■ **What you should do**: The result should be an exact copy of the lines from the one with "Rendered at 1241 by 1754 pixels." through the last line of the data below, both included.

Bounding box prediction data
===

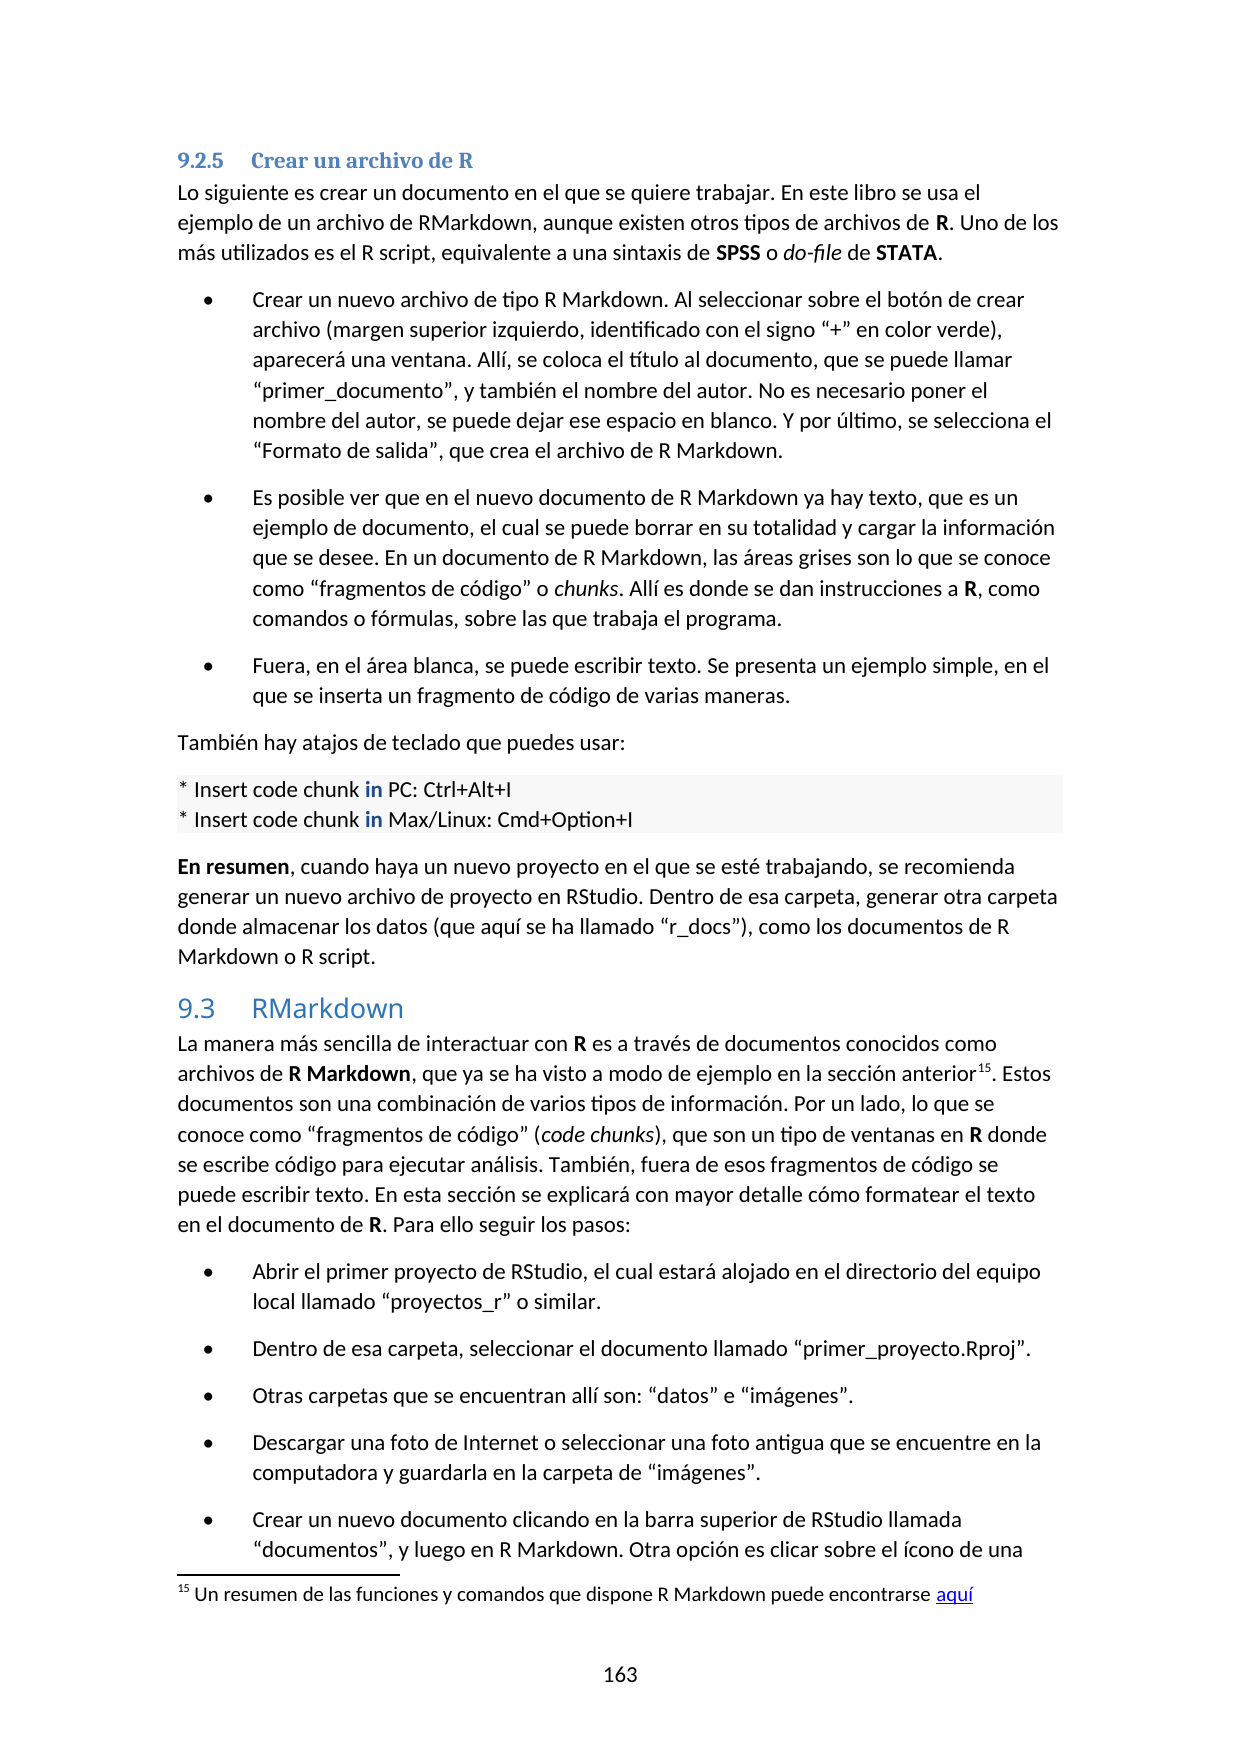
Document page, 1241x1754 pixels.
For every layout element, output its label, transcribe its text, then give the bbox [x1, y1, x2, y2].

subtitle 9.2.5 Crear un archivo de R [177, 148, 1063, 174]
list Es posible ver que en el nuevo documento de R Markdown ya hay texto, que es un ejemplo de documento, el cual se puede borrar en su totalidad y cargar la información que se desee. En un documento de R Markdown, las áreas grises son lo que se conoce como “fragmentos de código” o chunks. Allí es donde se dan instrucciones a R, como comandos o fórmulas, sobre las que trabaja el programa. [202, 483, 1063, 632]
list Otras carpetas que se encuentran allí son: “datos” e “imágenes”. [202, 1381, 1063, 1409]
list Abrir el primer proyecto de RStudio, el cual estará alojado en el directorio del equipo local llamado “proyectos_r” o similar. [202, 1257, 1063, 1315]
list Descargar una foto de Internet o seleccionar una foto antigua que se encuentre en la computadora y guardarla en la carpeta de “imágenes”. [202, 1428, 1063, 1486]
subtitle 9.3 RMarkdown [177, 989, 1063, 1026]
list Dentro de esa carpeta, seleccionar el documento llamado “primer_proyecto.Rproj”. [202, 1334, 1063, 1362]
list Crear un nuevo archivo de tipo R Markdown. Al seleccionar sobre el botón de crear archivo (margen superior izquierdo, identificado con el signo “+” en color verde), aparecerá una ventana. Allí, se coloca el título al documento, que se puede llamar “primer_documento”, y también el nombre del autor. No es necesario poner el nombre del autor, se puede dejar ese espacio en blanco. Y por último, se selecciona el “Formato de salida”, que crea el archivo de R Markdown. [202, 285, 1063, 464]
list Fuera, en el área blanca, se puede escribir texto. Se presenta un ejemplo simple, en el que se inserta un fragmento de código de varias maneras. [202, 651, 1063, 709]
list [202, 1505, 1063, 1563]
text * Insert code chunk in PC: Ctrl+Alt+I * Insert code chunk in Max/Linux: Cmd+Option+I [177, 775, 1063, 833]
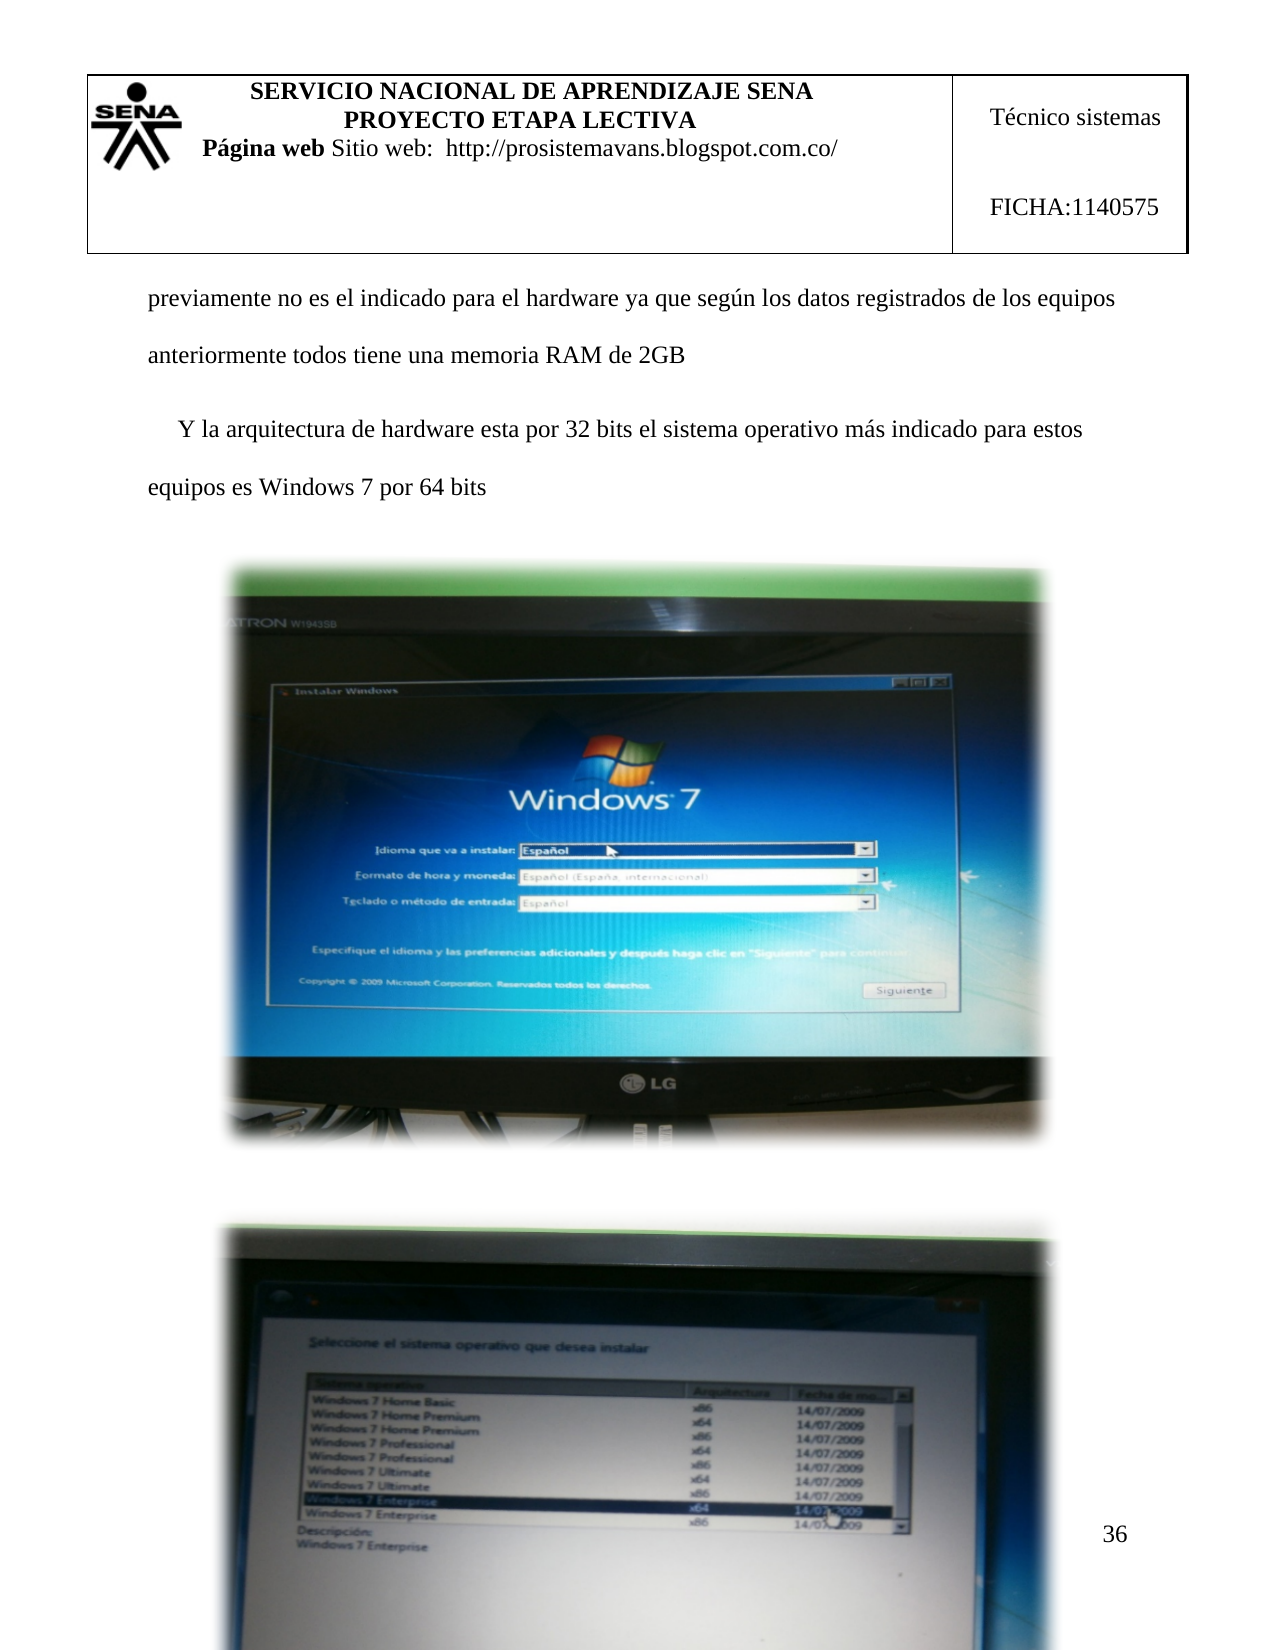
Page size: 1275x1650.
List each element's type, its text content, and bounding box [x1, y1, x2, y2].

picture [239, 1235, 1035, 1650]
picture [246, 582, 1028, 1123]
text Y la arquitectura de hardware esta por 32 bits el sistema operativo más indicado para estos equipos es Windows 7 por 64 bits [148, 414, 1127, 501]
text Según los análisis que hemos hecho a nivel general, los equipos tienen virus esto es evidente ya que la licencia del antivirus esta vencida y los computadores están lentos esto sin contar que se pueden hacer instalaciones sin ser administrador ya que no pide contraseña, los navegadores tienen muchas extensiones instaladas lo que también afecta la velocidad del internet, por ultimo hay muchos archivos copiados y es obvio que los consumidores del café internet han copiado archivos en los equipos desde USB, además que el sistema operativo que tienen instalado previamente no es el indicado para el hardware ya que según los datos registrados de los equipos anteriormente todos tiene una memoria RAM de 2GB [148, 283, 1127, 369]
picture [89, 79, 184, 174]
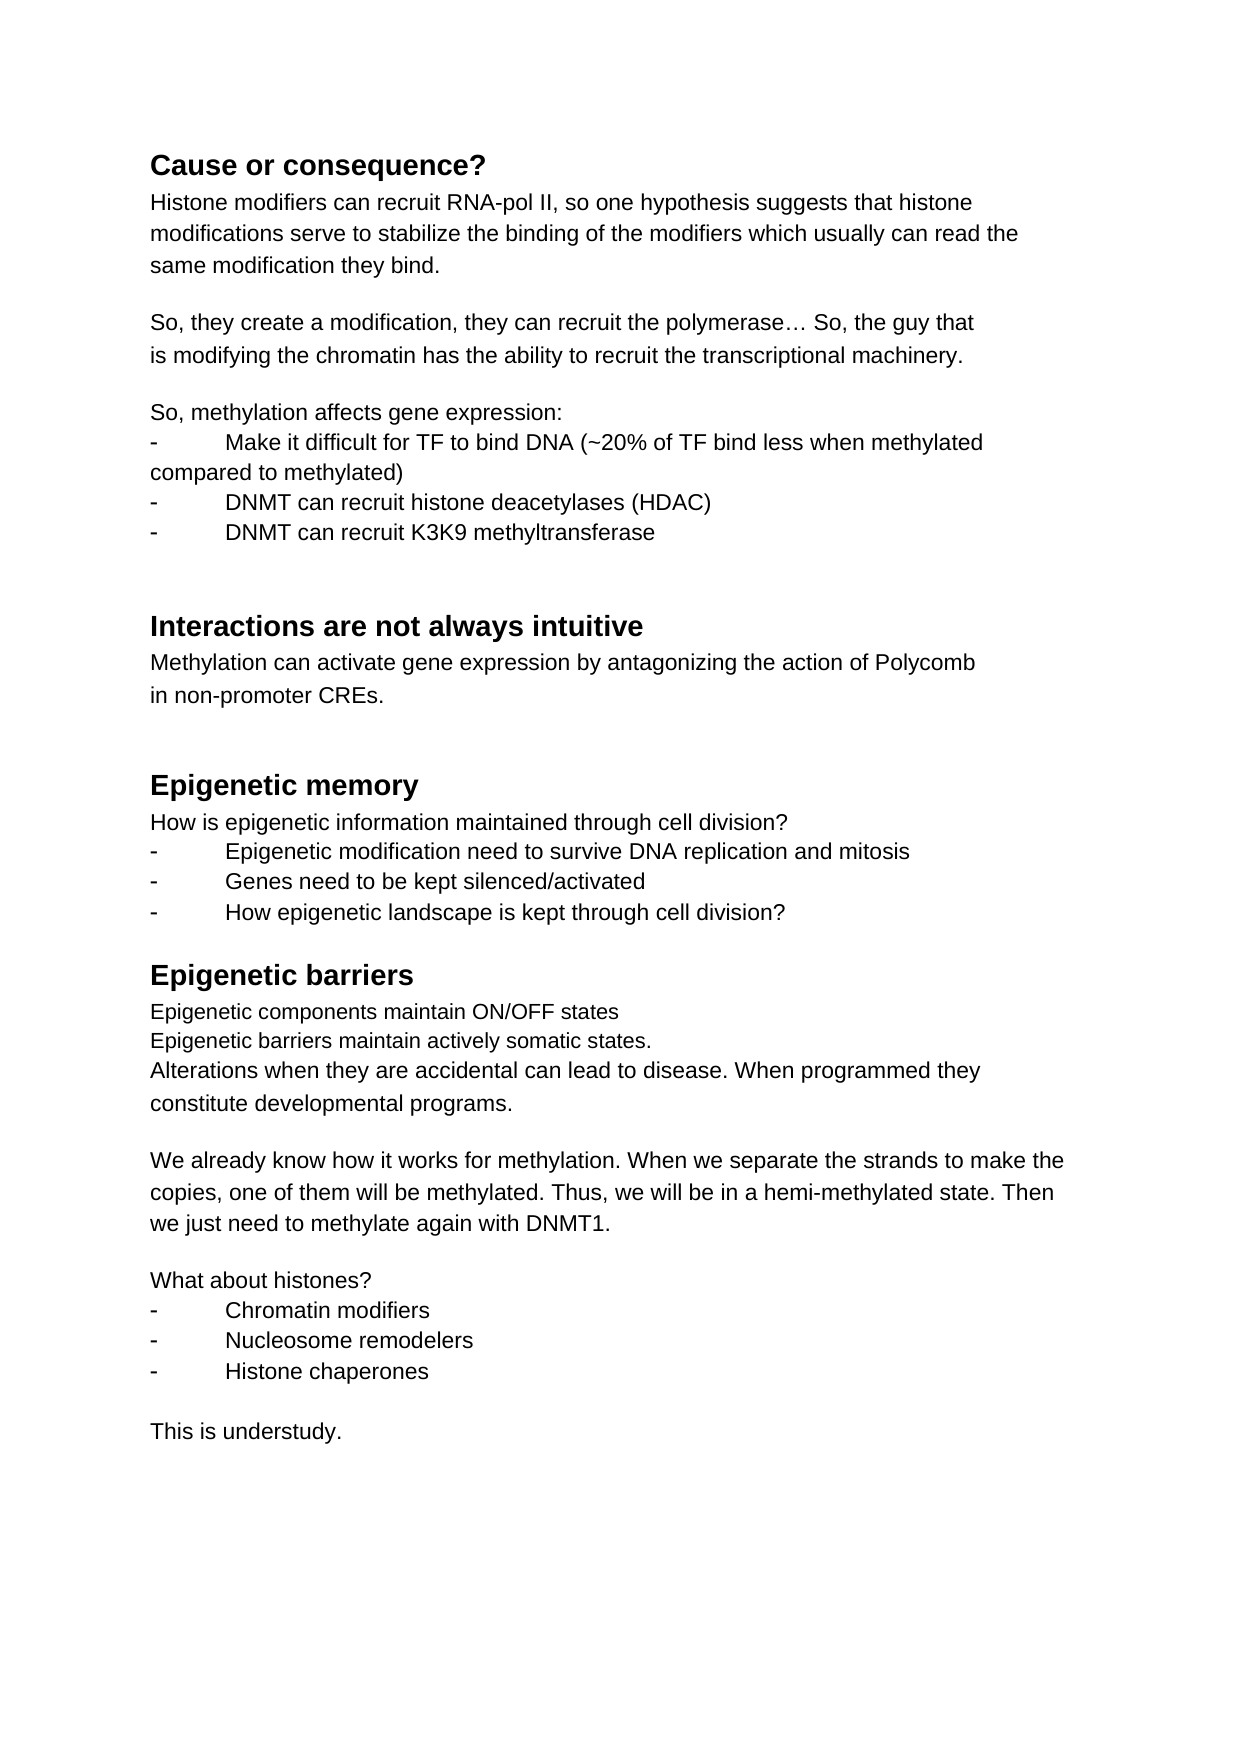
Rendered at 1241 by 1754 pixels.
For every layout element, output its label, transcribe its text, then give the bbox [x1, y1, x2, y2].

===

■ **Finished exercise**:
Rendered at 1241 by 1754 pixels.
For every layout element, output its label, transcribe its text, then give the bbox [x1, y1, x2, y2].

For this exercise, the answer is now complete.